Le maglie della drammaturgia si allargano così fino a fare del palcoscenico il luogo della documentazione e della riflessione, tra musica elettronica – a cura di Uhuru Republic con FiloQ e Raffaele Rebaudengo, e danza, con le coreografie di Ilenia Romano. I video e le foto realizzati a Kakuma sono trattati da Luca Serra come elementi espressivi e poetici. Le scenografie, curate da Guido Fiorato, per scelta etica utilizzano solo materiale di recupero. L’attrice Irene Serini dà corpo e voce al racconto dell’autrice e degli operatori umanitari che lavorano nel campo, secondo un dispositivo drammaturgico a “scatole cinesi”. In scena insieme a lei la danzatrice Susannah Iheme (tra le interpreti di Inferno di Roberto Castello, vincitore del Premio Ubu 2022 come miglior spettacolo di danza) rappresenta il campo, un’entità̀ senza possibilità̀ di parola, al quale è permesso esprimersi solo attraverso il corpo.

DATI MOSTRATI ->

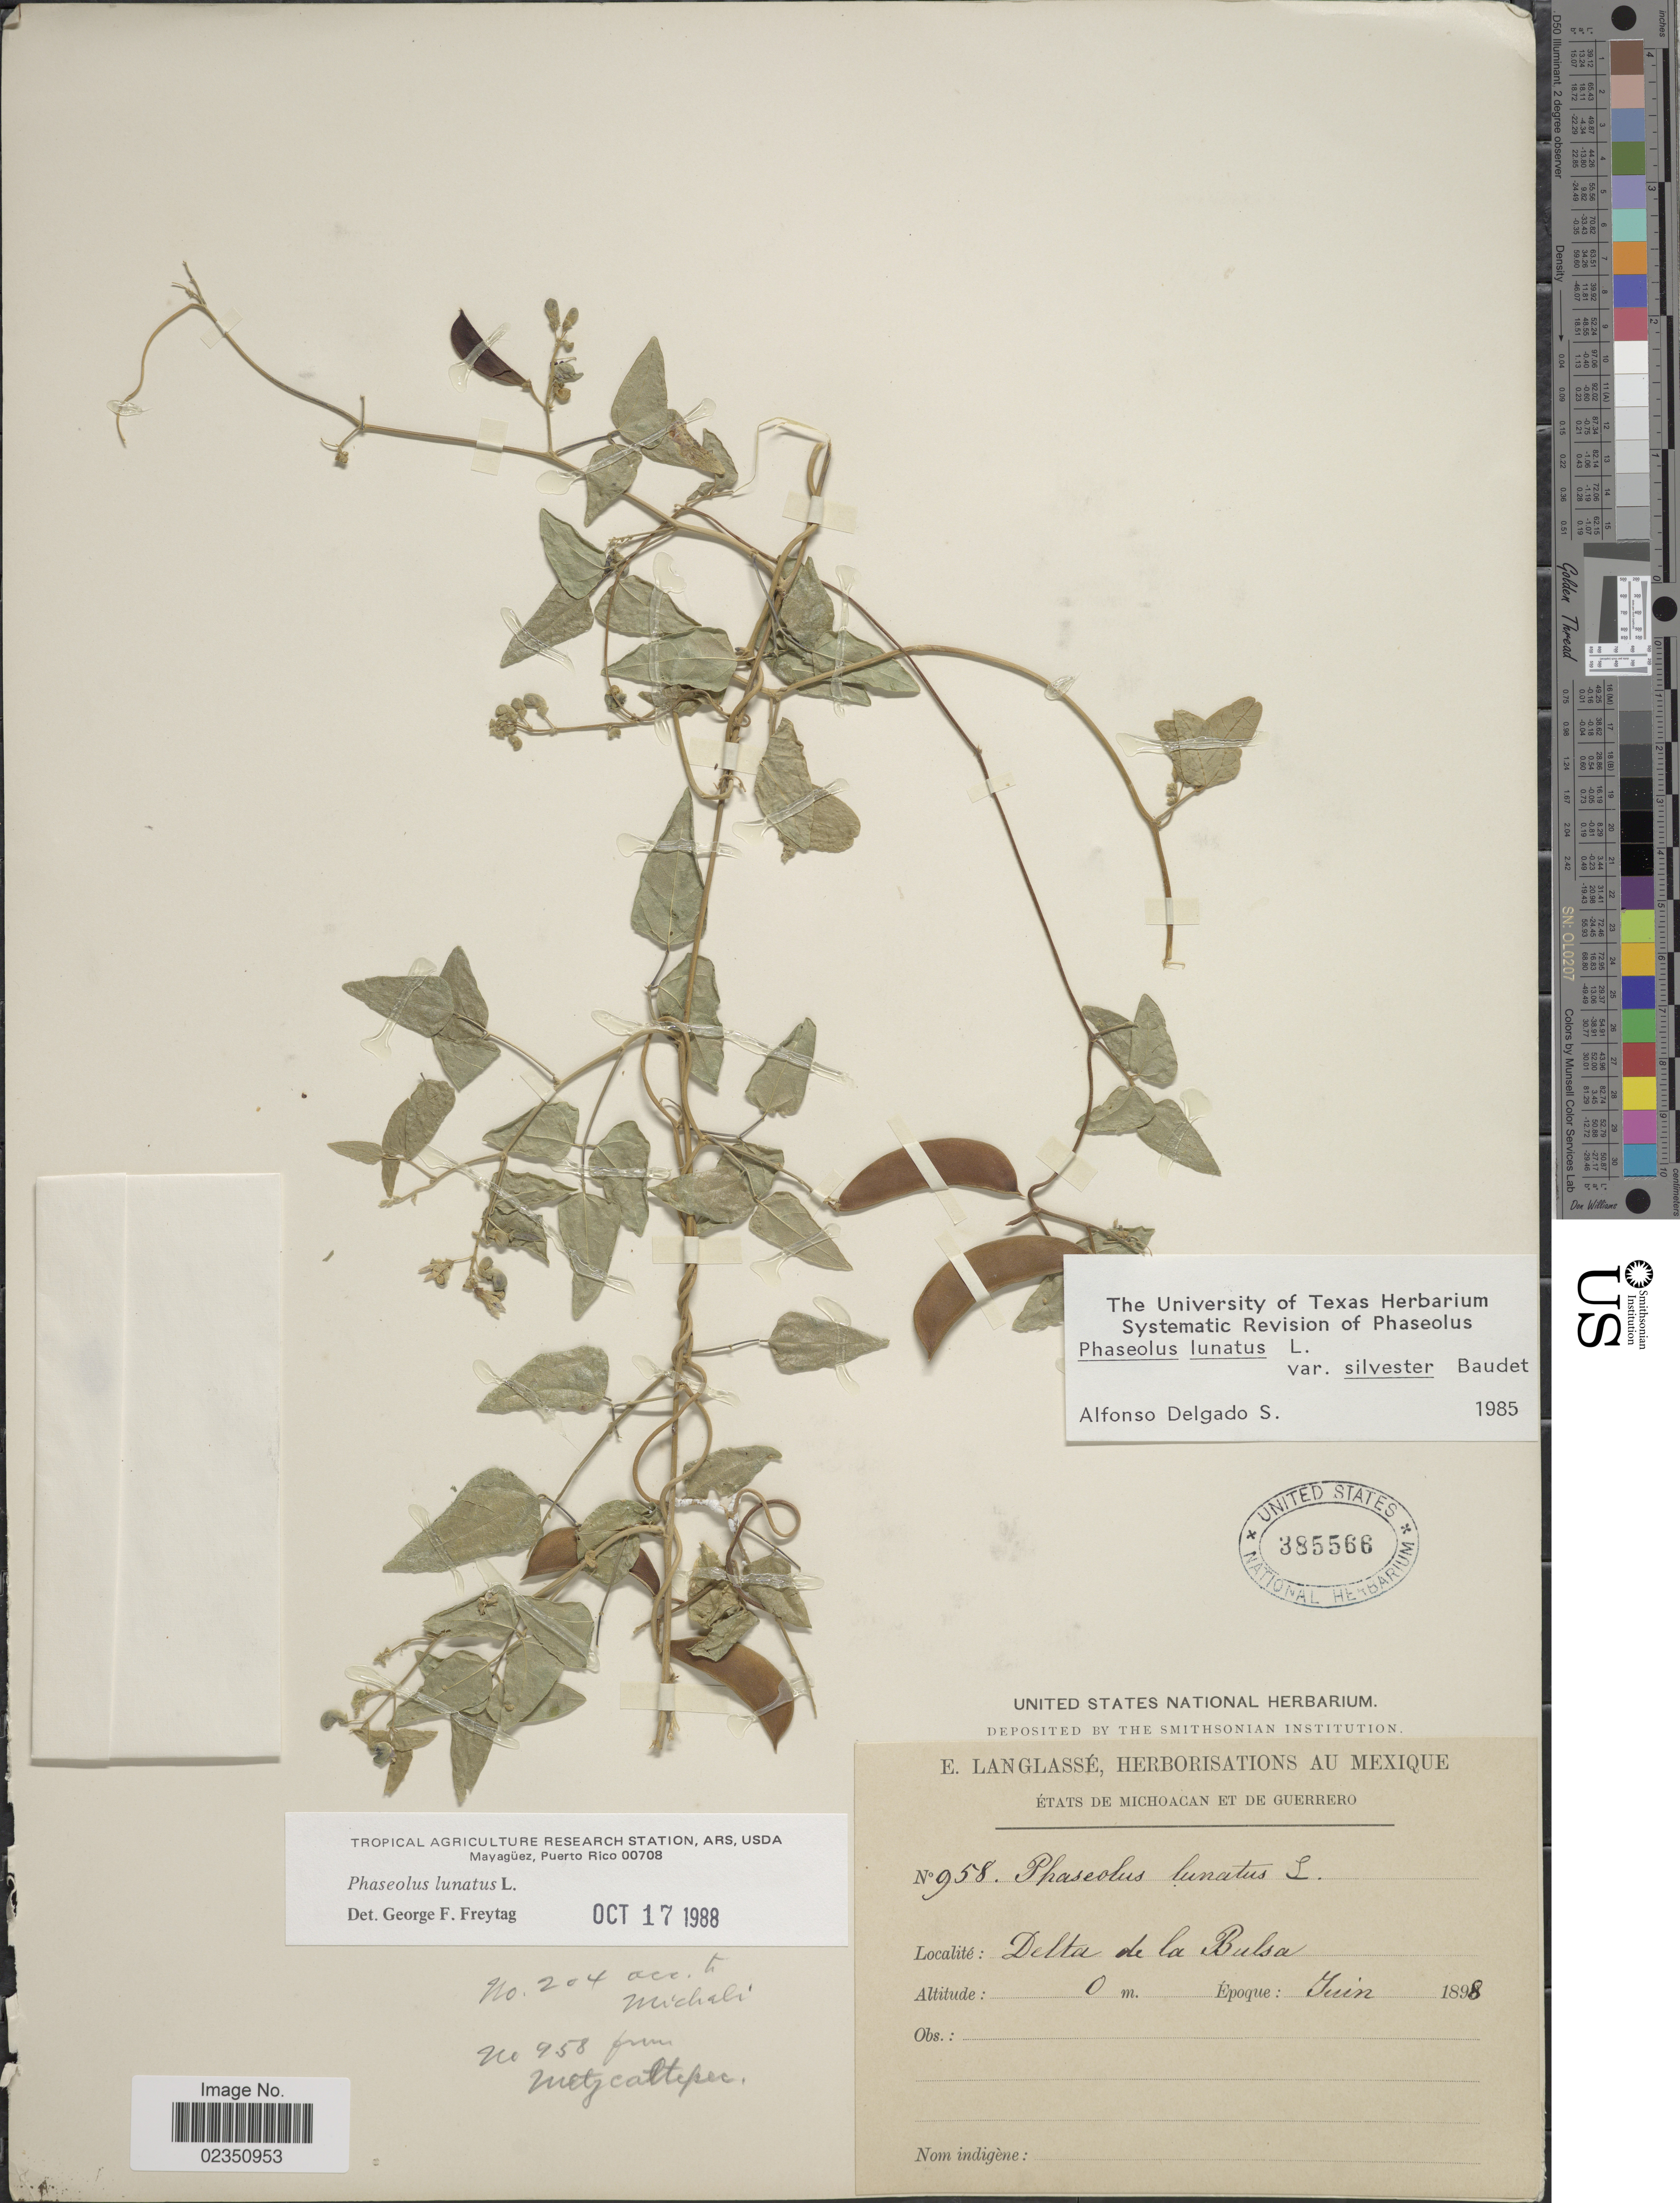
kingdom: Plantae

OBIETTIVO 1 -> Secondo il documento di origine, che tipo di materiale usano le scenografie dello spettacolo?
OBIETTIVO 2 -> Prosegui il documento di origine a partire dall'ultima frase riportata.

RISULTATO 1 -> Usano solo materiale di recupero, per scelta etica.

RISULTATO 2 ->
«Provo a raccontare Kakuma e i suoi abitanti attraverso le voci di queste persone normali che hanno lasciato il paradiso in cui sono nati per dedicare la vita agli altri, alla ricerca di un senso» – spiega Laura Sicignano. «Fishing in the desert, pescare nel deserto – il sottotitolo dello spettacolo – è un’utopia, ma è anche la direzione verso cui si sono mosse innumerevoli persone che hanno cambiato la Storia. Anche nello scenario così complesso del mondo di oggi ognuno di noi può fare qualcosa, una piccola azione, per pescare nel deserto e dare un senso al proprio viaggio».
Se il giornalismo, nella sua versione mainstream, sembra essere avviato sulla strada del suicidio nella propaganda a reti unificate e nel chiacchiericccio da talk televisivo, è in fondo giusto che si procuri altre, inedite, vie di racconto. Dalla graphic novel al palcoscenico.